Bull run: Protesters have welcomed the decision to cancel this year's event. Photo / Supplied, PETA
The bulls of Pamplona will live to run another day, after the annual San Fermin festival has been cancelled over public health fears.
Every July the bullfighting festival in Northern Spain draws crowds of tourists from around the world. During the week, the town of 200000 attracts over a million visitors who come to see the daily stampede of bulls through the narrow streets towards the bullfighting arena.
This cancellation is the first in over 80 years, as a tradition that was only interrupted once before by the 1930s Spanish Civil War.
Spain has been particularly hard hit by the Covid-19 pandemic, which has killed over 28,000 people.
While the country cautiously opens to tourism from the rest of the EU bloc countries, it was decided that the San Fermin festival was too high risk and the decision was taken in April to cancel it.
Animal rights activists have welcomed the decision to cancel the event which sees tens of bulls killed daily in the bullring for sport.
They have argued that it should be a permanent end for the event which relies on custom from international tourists coming to run and spectate.
"The absence of this cruel spectacle this year should mark the new normal for bulls, who would otherwise have been chased, tormented, and killed in Pamplona," said Emily Rice, spokesperson for PETA Australia.
"The bullfighting industry has been kept on its last legs in part by tourist money," of which Australians and New Zealanders play a part.
While there are no bulls this year, protesters have turned up on the first day of the festival to call for an end to bull running.
Using the traditional red bandannas of the festival as face coverings against the coronavirus, activists from the local group AnimaNaturalis have been filmed snapping "banderillas" - the decorated spears used to dispatch bulls in the ring.
Residents and those pro-bullfighting have also been dressing up in the traditional white clothes and red bandannas.
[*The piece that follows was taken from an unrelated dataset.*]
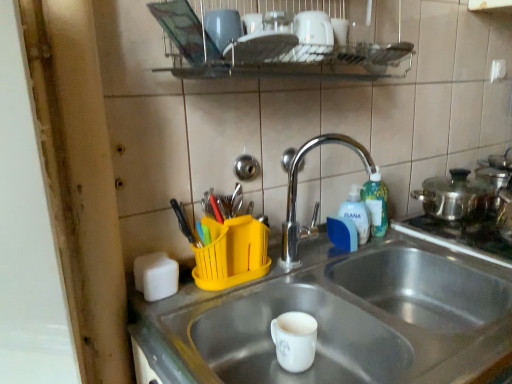
I want to click on vacant space to the right of blue plastic bottle at upper right, which appears as the 2th bottle when viewed from the right, so click(x=411, y=243).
Hundreds of extra police have had to be deployed to oversee social distancing measures, according to Euronews. Although the festival has been cancelled they wish to prevent impromptu street parties or confrontation between pro-bullfighters and animal rights protesters.
The absence of international visitors will be sorely felt by the local economy. Earlier this year PETA international offered the city €250,000 ($400,000) if they committed to ending the bull festival. However, this amount is nowhere near the amount brought in annually by festivities.
The local tourism board has said the festival's cancellation represents a shortfall of €100 million ($172 million) in lost tourism spend.
Silvia Azpilcueta, head of commerce for the Pamplona tourism board hopes the event will return next year.
"There's a lot of cultural activity, music, gastronomy, friendship gatherings," she told Euronews. "The bulls are just a part of it."
It is not only the livestock and animal rights activists which will be breathing a sigh of relief.
Local hospitals and emergency medics respond to between 30 and 60 bull related injuries a year.
The tradition of running in the streets with the half a dozen bulls has been observed since the 14th century. However it has not become any safer in half a millennia.